La realidad es que más allá del discurso político y la defensa de causas ajenas, el debate interminable me ha generado un silencio que se sazona con una mirada al cielo de los desesperados cada que alguien se empieza a quejar. No es que no me importe, pero algo que enseña este país de quejosos es que todos somos ajenos al otro y al final del día, lo que a mí me convenga eso tiene que ser. Un poco parecido a la premisa del ‘cada quien sus cubas’, que se perfila lentamente como la mejor candidata a la enseñanza de vida, en caso de que se abra la categoría. Así como a los turistas que viajan a México les piden que eviten tomar agua aunque su vida dependa de ello, a los turistas que viajan a Argentina nos aconsejan ignorar el activismo olvidado de los taxistas, sólo porque sí.
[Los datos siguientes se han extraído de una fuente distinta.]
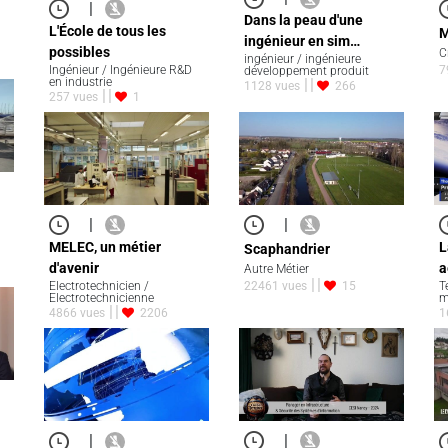
|
Dans la peau d'une
L'École de tous les
M
ingénieur en sim…
possibles
C
ingénieur / ingénieure
Ingénieur / Ingénieure R&D
7
développement produit
en industrie
1128 vues
266
257 vues
1
|
|
MELEC, un métier
L
Scaphandrier
d'avenir
a
Autre Métier
Electrotechnicien /
22461 vues
15
T
Electrotechnicienne
m
4866 vues
2206
1
|
|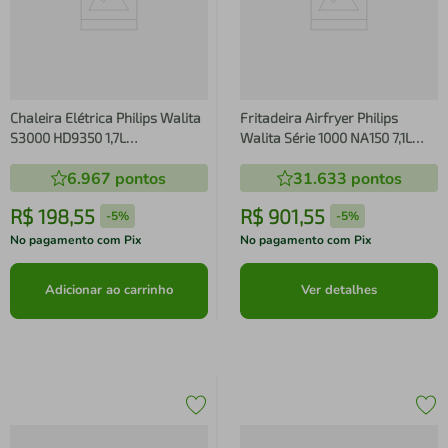
Chaleira Elétrica Philips Walita
Fritadeira Airfryer Philips
S3000 HD9350 1,7L
Walita Série 1000 NA150 7,1L
Desligamento Automático
1850W Cesto Duplo Preta
6.967
pontos
31.633
pontos
Filtro Micromesh Inox
R$
198
,
55
R$
901
,
55
-
5%
-
5%
No pagamento com Pix
No pagamento com Pix
Adicionar ao carrinho
Ver detalhes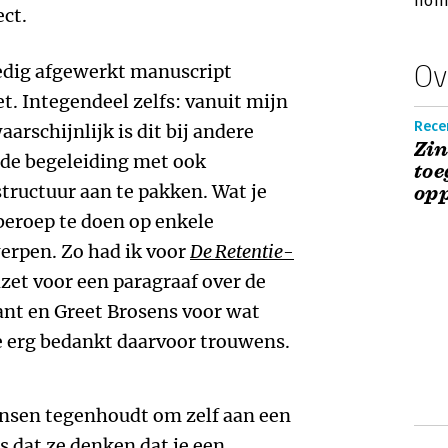
nomi
ect.
Ov
ledig afgewerkt manuscript
et. Integendeel zelfs: vanuit mijn
Rece
rschijnlijk is dit bij andere
Zin
oede begeleiding met ook
toe
structuur aan te pakken. Wat je
opp
beroep te doen op enkele
erpen. Zo had ik voor
De Retentie-
zet voor een paragraaf over de
Tant en Greet Brosens voor wat
ie erg bedankt daarvoor trouwens.
nsen tegenhoudt om zelf aan een
is dat ze denken dat je een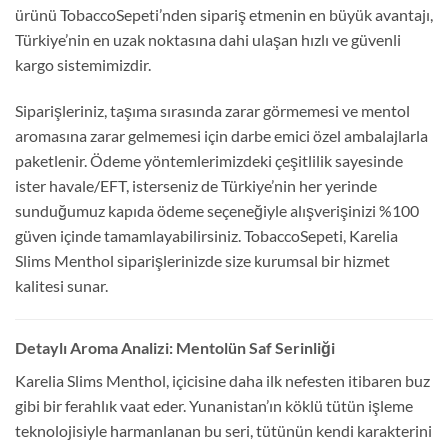
ürünü TobaccoSepeti’nden sipariş etmenin en büyük avantajı,
Türkiye’nin en uzak noktasına dahi ulaşan hızlı ve güvenli
kargo sistemimizdir.
Siparişleriniz, taşıma sırasında zarar görmemesi ve mentol
aromasına zarar gelmemesi için darbe emici özel ambalajlarla
paketlenir. Ödeme yöntemlerimizdeki çeşitlilik sayesinde
ister havale/EFT, isterseniz de Türkiye’nin her yerinde
sunduğumuz kapıda ödeme seçeneğiyle alışverişinizi %100
güven içinde tamamlayabilirsiniz. TobaccoSepeti, Karelia
Slims Menthol siparişlerinizde size kurumsal bir hizmet
kalitesi sunar.
Detaylı Aroma Analizi: Mentolün Saf Serinliği
Karelia Slims Menthol, içicisine daha ilk nefesten itibaren buz
gibi bir ferahlık vaat eder. Yunanistan’ın köklü tütün işleme
teknolojisiyle harmanlanan bu seri, tütünün kendi karakterini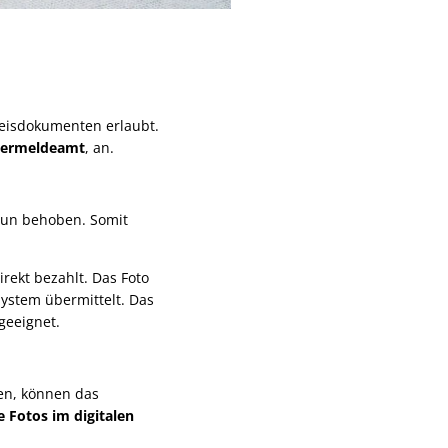
weisdokumenten erlaubt.
hnermeldeamt
, an.
nun behoben. Somit
rekt bezahlt. Das Foto
 System übermittelt. Das
geeignet.
ten, können das
e Fotos im digitalen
Mi consejo: caminar, subirse al Subte o ir a un partido de futbol. Cualquiera de las anteriores, además de ser experiencias que contribuyen a la definición monográfica del porteño, también son oportunidades (como la del Buquebus) de ver la reacción ante la presencia de algún personaje que destape sin querer la cerveza hipercongelada. A diferencia de México, en Buenos Aires casi todos caminan o ruedan como mortales. Independientemente de que el único helicóptero que se ve por los aires es el de Cristi K, dado que tiene los cielos monopolizados, definitivamente la presencia política es mucho menos abstracta que en mi país. Lejos de los intelectuales y periodistas que uno se encuentra sobremeseando en toda la Ciudad de México, hay que formar parte de círculos que se reúnen en los departamentos de doble techo en Polanco para encontrarse con algún tiburón político. Por mucho que circulen fotos de candidatos en quesadillerías, combis y pueblos, no sé realmente cómo espera la vida que me genere un discurso contestatario contra el otro si en la vida lo he visto.